Saved entries:
****************

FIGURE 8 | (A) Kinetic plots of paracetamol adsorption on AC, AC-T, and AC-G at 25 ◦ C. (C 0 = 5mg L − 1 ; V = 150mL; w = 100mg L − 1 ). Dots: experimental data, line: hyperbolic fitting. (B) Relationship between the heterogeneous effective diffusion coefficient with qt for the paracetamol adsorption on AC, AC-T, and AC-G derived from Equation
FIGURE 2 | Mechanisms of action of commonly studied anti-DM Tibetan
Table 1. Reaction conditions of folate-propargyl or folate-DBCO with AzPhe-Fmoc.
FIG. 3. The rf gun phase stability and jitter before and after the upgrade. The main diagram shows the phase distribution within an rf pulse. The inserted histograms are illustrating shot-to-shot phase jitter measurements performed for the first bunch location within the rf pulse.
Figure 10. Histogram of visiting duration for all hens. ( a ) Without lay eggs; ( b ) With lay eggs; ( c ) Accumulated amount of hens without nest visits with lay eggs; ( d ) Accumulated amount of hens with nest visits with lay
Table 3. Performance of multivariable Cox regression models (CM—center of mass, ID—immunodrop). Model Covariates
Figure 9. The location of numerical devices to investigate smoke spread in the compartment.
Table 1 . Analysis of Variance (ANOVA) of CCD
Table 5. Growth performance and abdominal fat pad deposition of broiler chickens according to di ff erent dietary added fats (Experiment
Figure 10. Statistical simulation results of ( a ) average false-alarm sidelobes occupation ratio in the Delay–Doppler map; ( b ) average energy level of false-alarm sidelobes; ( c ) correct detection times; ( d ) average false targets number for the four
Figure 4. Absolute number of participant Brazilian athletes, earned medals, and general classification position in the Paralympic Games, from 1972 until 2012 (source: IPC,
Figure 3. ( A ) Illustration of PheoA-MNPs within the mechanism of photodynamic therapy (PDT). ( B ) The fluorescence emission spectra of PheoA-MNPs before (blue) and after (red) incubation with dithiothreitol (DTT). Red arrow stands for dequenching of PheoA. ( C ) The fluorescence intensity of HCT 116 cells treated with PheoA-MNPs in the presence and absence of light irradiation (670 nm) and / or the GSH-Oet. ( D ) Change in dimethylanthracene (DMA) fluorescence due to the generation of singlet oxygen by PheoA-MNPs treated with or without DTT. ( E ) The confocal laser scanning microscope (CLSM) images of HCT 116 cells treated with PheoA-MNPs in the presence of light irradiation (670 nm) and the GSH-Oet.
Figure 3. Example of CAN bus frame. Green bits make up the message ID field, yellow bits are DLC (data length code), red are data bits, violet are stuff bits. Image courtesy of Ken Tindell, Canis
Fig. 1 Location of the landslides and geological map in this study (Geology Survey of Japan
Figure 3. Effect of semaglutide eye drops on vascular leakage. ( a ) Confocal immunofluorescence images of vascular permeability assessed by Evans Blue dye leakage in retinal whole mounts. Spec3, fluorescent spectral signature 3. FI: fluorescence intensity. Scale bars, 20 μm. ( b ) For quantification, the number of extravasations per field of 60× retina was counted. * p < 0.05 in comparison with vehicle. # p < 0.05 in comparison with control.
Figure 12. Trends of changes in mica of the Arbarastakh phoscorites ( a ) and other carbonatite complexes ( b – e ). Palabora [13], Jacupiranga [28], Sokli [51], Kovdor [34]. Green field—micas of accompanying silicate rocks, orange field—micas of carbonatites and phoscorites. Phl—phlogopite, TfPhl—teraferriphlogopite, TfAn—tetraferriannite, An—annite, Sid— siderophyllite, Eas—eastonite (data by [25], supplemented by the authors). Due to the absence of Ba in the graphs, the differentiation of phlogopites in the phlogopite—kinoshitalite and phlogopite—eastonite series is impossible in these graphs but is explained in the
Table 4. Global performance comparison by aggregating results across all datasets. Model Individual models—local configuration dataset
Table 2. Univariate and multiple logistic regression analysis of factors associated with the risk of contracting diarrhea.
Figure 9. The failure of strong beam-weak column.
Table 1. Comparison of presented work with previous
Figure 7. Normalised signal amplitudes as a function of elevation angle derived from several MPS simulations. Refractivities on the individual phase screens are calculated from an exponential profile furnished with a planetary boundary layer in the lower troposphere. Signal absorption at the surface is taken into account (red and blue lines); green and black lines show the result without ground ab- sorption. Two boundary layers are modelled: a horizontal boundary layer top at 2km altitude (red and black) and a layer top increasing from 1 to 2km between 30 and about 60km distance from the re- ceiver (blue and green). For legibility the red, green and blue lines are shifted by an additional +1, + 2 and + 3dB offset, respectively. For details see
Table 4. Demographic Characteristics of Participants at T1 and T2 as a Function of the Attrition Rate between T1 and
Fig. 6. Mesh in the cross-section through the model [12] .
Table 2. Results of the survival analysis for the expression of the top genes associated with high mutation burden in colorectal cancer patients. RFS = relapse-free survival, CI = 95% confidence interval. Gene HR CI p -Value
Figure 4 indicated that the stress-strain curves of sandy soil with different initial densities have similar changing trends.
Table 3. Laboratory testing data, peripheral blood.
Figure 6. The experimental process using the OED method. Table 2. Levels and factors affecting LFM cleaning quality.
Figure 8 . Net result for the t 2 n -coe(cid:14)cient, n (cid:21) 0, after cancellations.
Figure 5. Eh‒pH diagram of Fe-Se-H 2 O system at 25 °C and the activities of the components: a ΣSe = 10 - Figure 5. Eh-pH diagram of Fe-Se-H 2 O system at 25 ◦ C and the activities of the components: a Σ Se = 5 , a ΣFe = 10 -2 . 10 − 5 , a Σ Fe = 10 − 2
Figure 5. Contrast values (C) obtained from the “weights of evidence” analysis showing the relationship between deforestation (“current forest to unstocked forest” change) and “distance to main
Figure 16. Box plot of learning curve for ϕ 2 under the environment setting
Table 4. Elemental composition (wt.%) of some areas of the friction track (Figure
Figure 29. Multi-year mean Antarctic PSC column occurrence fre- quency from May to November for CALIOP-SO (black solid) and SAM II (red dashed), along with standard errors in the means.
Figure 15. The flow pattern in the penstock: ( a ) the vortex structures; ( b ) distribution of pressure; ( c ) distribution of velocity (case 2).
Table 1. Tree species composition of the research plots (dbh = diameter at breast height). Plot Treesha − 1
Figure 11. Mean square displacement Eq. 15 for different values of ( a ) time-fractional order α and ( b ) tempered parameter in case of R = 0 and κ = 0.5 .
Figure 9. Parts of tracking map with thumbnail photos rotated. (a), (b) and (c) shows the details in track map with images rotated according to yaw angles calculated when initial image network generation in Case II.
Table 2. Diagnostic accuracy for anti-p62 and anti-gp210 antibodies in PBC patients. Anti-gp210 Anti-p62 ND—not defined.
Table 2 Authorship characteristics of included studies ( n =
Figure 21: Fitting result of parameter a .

****************

What you have to do =
Could you repeat exactly the lines above from the line with "Table 2. Results" up to and including the line with "Figure 4 indicated", and only those?

Task solution =
Table 2. Results of the survival analysis for the expression of the top genes associated with high mutation burden in colorectal cancer patients. RFS = relapse-free survival, CI = 95% confidence interval. Gene HR CI p -Value
Figure 4 indicated that the stress-strain curves of sandy soil with different initial densities have similar changing trends.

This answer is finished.